[Source data]
★ ★ ★ ★
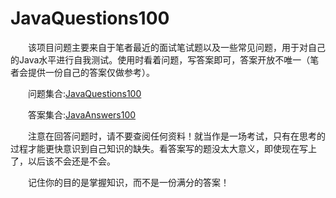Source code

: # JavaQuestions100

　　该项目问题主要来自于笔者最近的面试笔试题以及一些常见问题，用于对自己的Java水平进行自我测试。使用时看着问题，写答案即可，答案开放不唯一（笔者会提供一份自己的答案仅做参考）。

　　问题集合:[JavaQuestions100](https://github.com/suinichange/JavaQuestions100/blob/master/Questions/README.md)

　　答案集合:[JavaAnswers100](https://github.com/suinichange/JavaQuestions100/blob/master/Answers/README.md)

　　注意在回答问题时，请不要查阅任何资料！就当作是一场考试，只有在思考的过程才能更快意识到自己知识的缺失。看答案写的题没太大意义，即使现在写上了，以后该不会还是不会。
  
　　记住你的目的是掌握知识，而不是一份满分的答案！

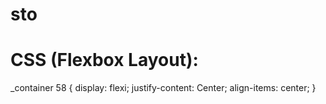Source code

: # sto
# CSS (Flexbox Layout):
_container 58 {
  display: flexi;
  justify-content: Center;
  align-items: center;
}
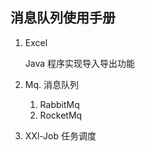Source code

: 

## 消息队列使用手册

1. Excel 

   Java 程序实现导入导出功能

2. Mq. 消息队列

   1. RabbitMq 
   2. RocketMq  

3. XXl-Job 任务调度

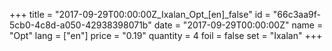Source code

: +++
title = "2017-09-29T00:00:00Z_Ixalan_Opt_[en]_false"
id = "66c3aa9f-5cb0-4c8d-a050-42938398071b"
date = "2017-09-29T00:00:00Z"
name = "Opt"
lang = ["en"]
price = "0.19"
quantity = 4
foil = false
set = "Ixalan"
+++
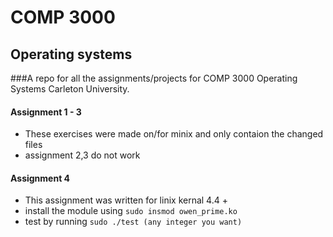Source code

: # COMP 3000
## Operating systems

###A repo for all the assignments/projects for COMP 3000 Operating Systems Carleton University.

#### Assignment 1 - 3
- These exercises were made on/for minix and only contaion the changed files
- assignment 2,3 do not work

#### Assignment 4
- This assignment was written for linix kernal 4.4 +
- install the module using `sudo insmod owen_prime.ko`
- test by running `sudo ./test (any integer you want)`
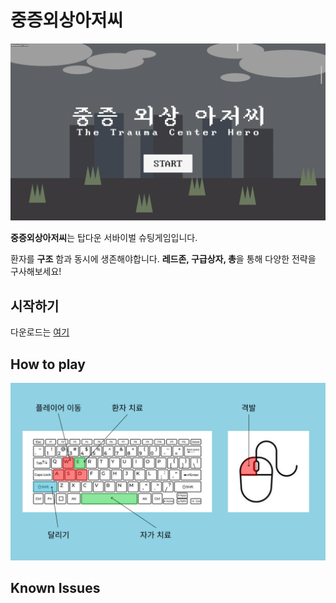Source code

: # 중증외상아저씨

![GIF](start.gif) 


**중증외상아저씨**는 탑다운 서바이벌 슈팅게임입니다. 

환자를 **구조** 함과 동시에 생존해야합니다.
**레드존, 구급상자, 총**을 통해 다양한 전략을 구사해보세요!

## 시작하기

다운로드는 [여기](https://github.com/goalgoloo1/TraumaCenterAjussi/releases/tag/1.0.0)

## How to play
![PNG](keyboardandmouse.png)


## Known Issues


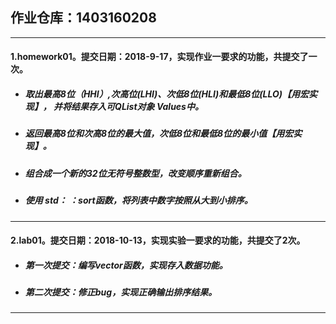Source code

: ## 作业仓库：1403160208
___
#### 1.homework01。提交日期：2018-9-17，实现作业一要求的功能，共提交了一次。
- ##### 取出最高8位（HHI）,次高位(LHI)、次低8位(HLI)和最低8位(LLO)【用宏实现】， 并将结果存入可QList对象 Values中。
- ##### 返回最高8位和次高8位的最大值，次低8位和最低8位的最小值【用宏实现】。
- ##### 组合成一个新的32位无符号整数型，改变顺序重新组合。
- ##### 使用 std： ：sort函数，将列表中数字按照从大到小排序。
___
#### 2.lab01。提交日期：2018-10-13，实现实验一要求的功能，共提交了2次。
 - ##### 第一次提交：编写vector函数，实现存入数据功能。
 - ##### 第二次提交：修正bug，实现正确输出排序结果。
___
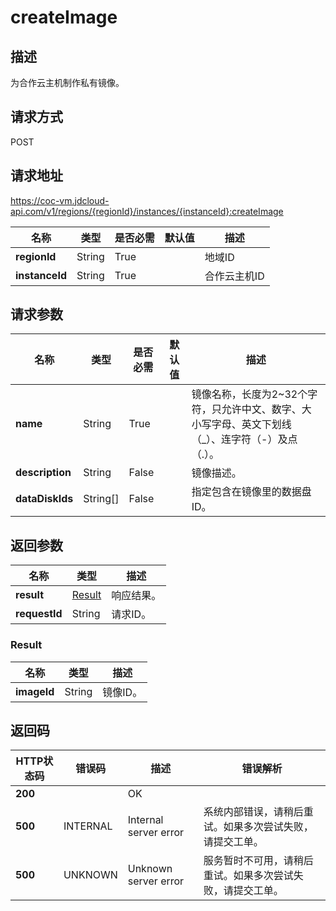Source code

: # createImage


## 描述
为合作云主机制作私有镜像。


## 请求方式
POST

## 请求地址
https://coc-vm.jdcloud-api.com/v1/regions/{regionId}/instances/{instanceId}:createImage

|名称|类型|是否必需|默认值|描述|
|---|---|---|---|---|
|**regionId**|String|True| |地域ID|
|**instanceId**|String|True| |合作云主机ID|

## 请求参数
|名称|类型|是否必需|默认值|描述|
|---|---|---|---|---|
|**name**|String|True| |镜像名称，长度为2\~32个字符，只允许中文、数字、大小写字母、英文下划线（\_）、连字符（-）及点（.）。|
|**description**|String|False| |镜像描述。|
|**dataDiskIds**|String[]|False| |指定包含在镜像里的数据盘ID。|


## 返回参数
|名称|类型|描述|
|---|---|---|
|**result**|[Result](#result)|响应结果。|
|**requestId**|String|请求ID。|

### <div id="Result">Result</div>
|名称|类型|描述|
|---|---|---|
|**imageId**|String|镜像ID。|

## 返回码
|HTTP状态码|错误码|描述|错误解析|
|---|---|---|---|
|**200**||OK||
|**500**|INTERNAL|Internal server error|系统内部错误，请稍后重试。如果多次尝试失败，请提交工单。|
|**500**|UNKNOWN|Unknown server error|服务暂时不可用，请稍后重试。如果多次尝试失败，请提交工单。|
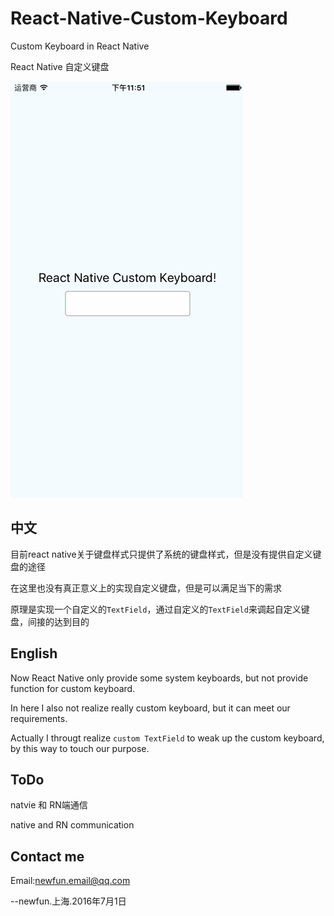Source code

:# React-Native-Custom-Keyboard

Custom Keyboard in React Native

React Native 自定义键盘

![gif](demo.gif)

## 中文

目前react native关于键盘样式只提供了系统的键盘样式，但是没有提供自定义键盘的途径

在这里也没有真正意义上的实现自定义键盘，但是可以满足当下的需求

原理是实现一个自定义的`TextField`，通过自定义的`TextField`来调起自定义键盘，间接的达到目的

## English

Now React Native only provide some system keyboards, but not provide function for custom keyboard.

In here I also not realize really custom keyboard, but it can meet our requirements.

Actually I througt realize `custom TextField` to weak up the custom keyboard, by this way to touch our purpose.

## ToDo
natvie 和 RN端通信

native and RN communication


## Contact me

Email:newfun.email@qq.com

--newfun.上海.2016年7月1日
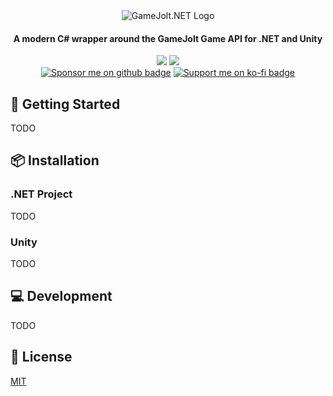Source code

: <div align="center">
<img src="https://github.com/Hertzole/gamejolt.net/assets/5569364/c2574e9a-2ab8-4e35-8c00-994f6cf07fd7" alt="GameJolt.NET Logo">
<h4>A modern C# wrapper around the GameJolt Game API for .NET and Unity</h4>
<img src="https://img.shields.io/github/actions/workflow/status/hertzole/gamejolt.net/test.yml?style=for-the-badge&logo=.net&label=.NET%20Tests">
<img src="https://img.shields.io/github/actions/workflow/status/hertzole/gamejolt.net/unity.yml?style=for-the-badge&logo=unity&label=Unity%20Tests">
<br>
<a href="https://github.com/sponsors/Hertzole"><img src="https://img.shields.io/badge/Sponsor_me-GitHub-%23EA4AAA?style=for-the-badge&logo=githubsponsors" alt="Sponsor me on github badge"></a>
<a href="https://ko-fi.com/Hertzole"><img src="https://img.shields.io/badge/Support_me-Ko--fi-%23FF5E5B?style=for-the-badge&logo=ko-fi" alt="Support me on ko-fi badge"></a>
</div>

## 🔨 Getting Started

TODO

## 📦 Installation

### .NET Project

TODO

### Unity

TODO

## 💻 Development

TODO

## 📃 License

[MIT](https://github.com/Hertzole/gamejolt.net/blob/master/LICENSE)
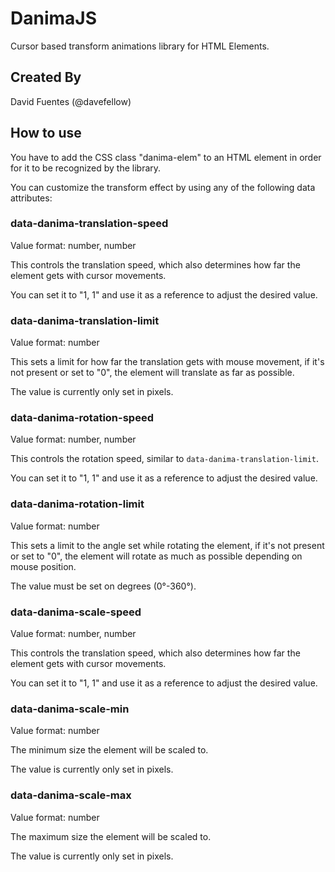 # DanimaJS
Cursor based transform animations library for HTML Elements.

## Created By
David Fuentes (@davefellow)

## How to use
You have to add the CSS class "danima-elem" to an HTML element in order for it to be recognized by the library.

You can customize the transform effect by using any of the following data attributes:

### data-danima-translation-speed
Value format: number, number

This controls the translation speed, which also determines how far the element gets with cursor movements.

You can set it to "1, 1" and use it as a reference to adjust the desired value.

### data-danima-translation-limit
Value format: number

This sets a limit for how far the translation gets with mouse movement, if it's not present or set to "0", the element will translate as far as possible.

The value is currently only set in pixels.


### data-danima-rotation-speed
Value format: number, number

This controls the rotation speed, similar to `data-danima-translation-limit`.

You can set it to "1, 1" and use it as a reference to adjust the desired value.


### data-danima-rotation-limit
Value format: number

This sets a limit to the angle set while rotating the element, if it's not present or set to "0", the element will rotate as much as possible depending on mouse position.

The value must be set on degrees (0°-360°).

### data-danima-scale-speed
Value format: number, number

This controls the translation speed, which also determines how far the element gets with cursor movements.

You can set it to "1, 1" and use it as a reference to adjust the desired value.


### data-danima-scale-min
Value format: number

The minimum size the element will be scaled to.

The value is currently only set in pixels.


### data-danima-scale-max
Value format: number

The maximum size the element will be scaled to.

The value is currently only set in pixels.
★ ★ ★ ★
## What you have to do
Quote every one of the lines above word for word, and leave the pictures out of your answer.

## Output
Source code

: # JavaQuestions100

　　该项目问题主要来自于笔者最近的面试笔试题以及一些常见问题，用于对自己的Java水平进行自我测试。使用时看着问题，写答案即可，答案开放不唯一（笔者会提供一份自己的答案仅做参考）。

　　问题集合:[JavaQuestions100](https://github.com/suinichange/JavaQuestions100/blob/master/Questions/README.md)

　　答案集合:[JavaAnswers100](https://github.com/suinichange/JavaQuestions100/blob/master/Answers/README.md)

　　注意在回答问题时，请不要查阅任何资料！就当作是一场考试，只有在思考的过程才能更快意识到自己知识的缺失。看答案写的题没太大意义，即使现在写上了，以后该不会还是不会。
  
　　记住你的目的是掌握知识，而不是一份满分的答案！

Source code

: # sto
# CSS (Flexbox Layout):
_container 58 {
  display: flexi;
  justify-content: Center;
  align-items: center;
}
Source code

: 

## 消息队列使用手册

1. Excel 

   Java 程序实现导入导出功能

2. Mq. 消息队列

   1. RabbitMq 
   2. RocketMq  

3. XXl-Job 任务调度

Source code

: +++
title = "2017-09-29T00:00:00Z_Ixalan_Opt_[en]_false"
id = "66c3aa9f-5cb0-4c8d-a050-42938398071b"
date = "2017-09-29T00:00:00Z"
name = "Opt"
lang = ["en"]
price = "0.19"
quantity = 4
foil = false
set = "Ixalan"
+++
Source code

: # COMP 3000
## Operating systems

###A repo for all the assignments/projects for COMP 3000 Operating Systems Carleton University.

#### Assignment 1 - 3
- These exercises were made on/for minix and only contaion the changed files
- assignment 2,3 do not work

#### Assignment 4
- This assignment was written for linix kernal 4.4 +
- install the module using `sudo insmod owen_prime.ko`
- test by running `sudo ./test (any integer you want)`
Source code

: # 중증외상아저씨

![GIF](start.gif) 


**중증외상아저씨**는 탑다운 서바이벌 슈팅게임입니다. 

환자를 **구조** 함과 동시에 생존해야합니다.
**레드존, 구급상자, 총**을 통해 다양한 전략을 구사해보세요!

## 시작하기

다운로드는 [여기](https://github.com/goalgoloo1/TraumaCenterAjussi/releases/tag/1.0.0)

## How to play
![PNG](keyboardandmouse.png)


## Known Issues


Source code

: ## 作业仓库：1403160208
___
#### 1.homework01。提交日期：2018-9-17，实现作业一要求的功能，共提交了一次。
- ##### 取出最高8位（HHI）,次高位(LHI)、次低8位(HLI)和最低8位(LLO)【用宏实现】， 并将结果存入可QList对象 Values中。
- ##### 返回最高8位和次高8位的最大值，次低8位和最低8位的最小值【用宏实现】。
- ##### 组合成一个新的32位无符号整数型，改变顺序重新组合。
- ##### 使用 std： ：sort函数，将列表中数字按照从大到小排序。
___
#### 2.lab01。提交日期：2018-10-13，实现实验一要求的功能，共提交了2次。
 - ##### 第一次提交：编写vector函数，实现存入数据功能。
 - ##### 第二次提交：修正bug，实现正确输出排序结果。
___
Source code

: # createImage


## 描述
为合作云主机制作私有镜像。


## 请求方式
POST

## 请求地址
https://coc-vm.jdcloud-api.com/v1/regions/{regionId}/instances/{instanceId}:createImage

|名称|类型|是否必需|默认值|描述|
|---|---|---|---|---|
|**regionId**|String|True| |地域ID|
|**instanceId**|String|True| |合作云主机ID|

## 请求参数
|名称|类型|是否必需|默认值|描述|
|---|---|---|---|---|
|**name**|String|True| |镜像名称，长度为2\~32个字符，只允许中文、数字、大小写字母、英文下划线（\_）、连字符（-）及点（.）。|
|**description**|String|False| |镜像描述。|
|**dataDiskIds**|String[]|False| |指定包含在镜像里的数据盘ID。|


## 返回参数
|名称|类型|描述|
|---|---|---|
|**result**|[Result](#result)|响应结果。|
|**requestId**|String|请求ID。|

### <div id="Result">Result</div>
|名称|类型|描述|
|---|---|---|
|**imageId**|String|镜像ID。|

## 返回码
|HTTP状态码|错误码|描述|错误解析|
|---|---|---|---|
|**200**||OK||
|**500**|INTERNAL|Internal server error|系统内部错误，请稍后重试。如果多次尝试失败，请提交工单。|
|**500**|UNKNOWN|Unknown server error|服务暂时不可用，请稍后重试。如果多次尝试失败，请提交工单。|
Source code

:# React-Native-Custom-Keyboard

Custom Keyboard in React Native

React Native 自定义键盘

![gif](demo.gif)

## 中文

目前react native关于键盘样式只提供了系统的键盘样式，但是没有提供自定义键盘的途径

在这里也没有真正意义上的实现自定义键盘，但是可以满足当下的需求

原理是实现一个自定义的`TextField`，通过自定义的`TextField`来调起自定义键盘，间接的达到目的

## English

Now React Native only provide some system keyboards, but not provide function for custom keyboard.

In here I also not realize really custom keyboard, but it can meet our requirements.

Actually I througt realize `custom TextField` to weak up the custom keyboard, by this way to touch our purpose.

## ToDo
natvie 和 RN端通信

native and RN communication


## Contact me

Email:newfun.email@qq.com

--newfun.上海.2016年7月1日
Source code

: <div align="center">
<img src="https://github.com/Hertzole/gamejolt.net/assets/5569364/c2574e9a-2ab8-4e35-8c00-994f6cf07fd7" alt="GameJolt.NET Logo">
<h4>A modern C# wrapper around the GameJolt Game API for .NET and Unity</h4>
<img src="https://img.shields.io/github/actions/workflow/status/hertzole/gamejolt.net/test.yml?style=for-the-badge&logo=.net&label=.NET%20Tests">
<img src="https://img.shields.io/github/actions/workflow/status/hertzole/gamejolt.net/unity.yml?style=for-the-badge&logo=unity&label=Unity%20Tests">
<br>
<a href="https://github.com/sponsors/Hertzole"><img src="https://img.shields.io/badge/Sponsor_me-GitHub-%23EA4AAA?style=for-the-badge&logo=githubsponsors" alt="Sponsor me on github badge"></a>
<a href="https://ko-fi.com/Hertzole"><img src="https://img.shields.io/badge/Support_me-Ko--fi-%23FF5E5B?style=for-the-badge&logo=ko-fi" alt="Support me on ko-fi badge"></a>
</div>

## 🔨 Getting Started

TODO

## 📦 Installation

### .NET Project

TODO

### Unity

TODO

## 💻 Development

TODO

## 📃 License

[MIT](https://github.com/Hertzole/gamejolt.net/blob/master/LICENSE)
 # DanimaJS
Cursor based transform animations library for HTML Elements.

## Created By
David Fuentes (@davefellow)

## How to use
You have to add the CSS class "danima-elem" to an HTML element in order for it to be recognized by the library.

You can customize the transform effect by using any of the following data attributes:

### data-danima-translation-speed
Value format: number, number

This controls the translation speed, which also determines how far the element gets with cursor movements.

You can set it to "1, 1" and use it as a reference to adjust the desired value.

### data-danima-translation-limit
Value format: number

This sets a limit for how far the translation gets with mouse movement, if it's not present or set to "0", the element will translate as far as possible.

The value is currently only set in pixels.


### data-danima-rotation-speed
Value format: number, number

This controls the rotation speed, similar to `data-danima-translation-limit`.

You can set it to "1, 1" and use it as a reference to adjust the desired value.


### data-danima-rotation-limit
Value format: number

This sets a limit to the angle set while rotating the element, if it's not present or set to "0", the element will rotate as much as possible depending on mouse position.

The value must be set on degrees (0°-360°).

### data-danima-scale-speed
Value format: number, number

This controls the translation speed, which also determines how far the element gets with cursor movements.

You can set it to "1, 1" and use it as a reference to adjust the desired value.


### data-danima-scale-min
Value format: number

The minimum size the element will be scaled to.

The value is currently only set in pixels.


### data-danima-scale-max
Value format: number

The maximum size the element will be scaled to.

The value is currently only set in pixels.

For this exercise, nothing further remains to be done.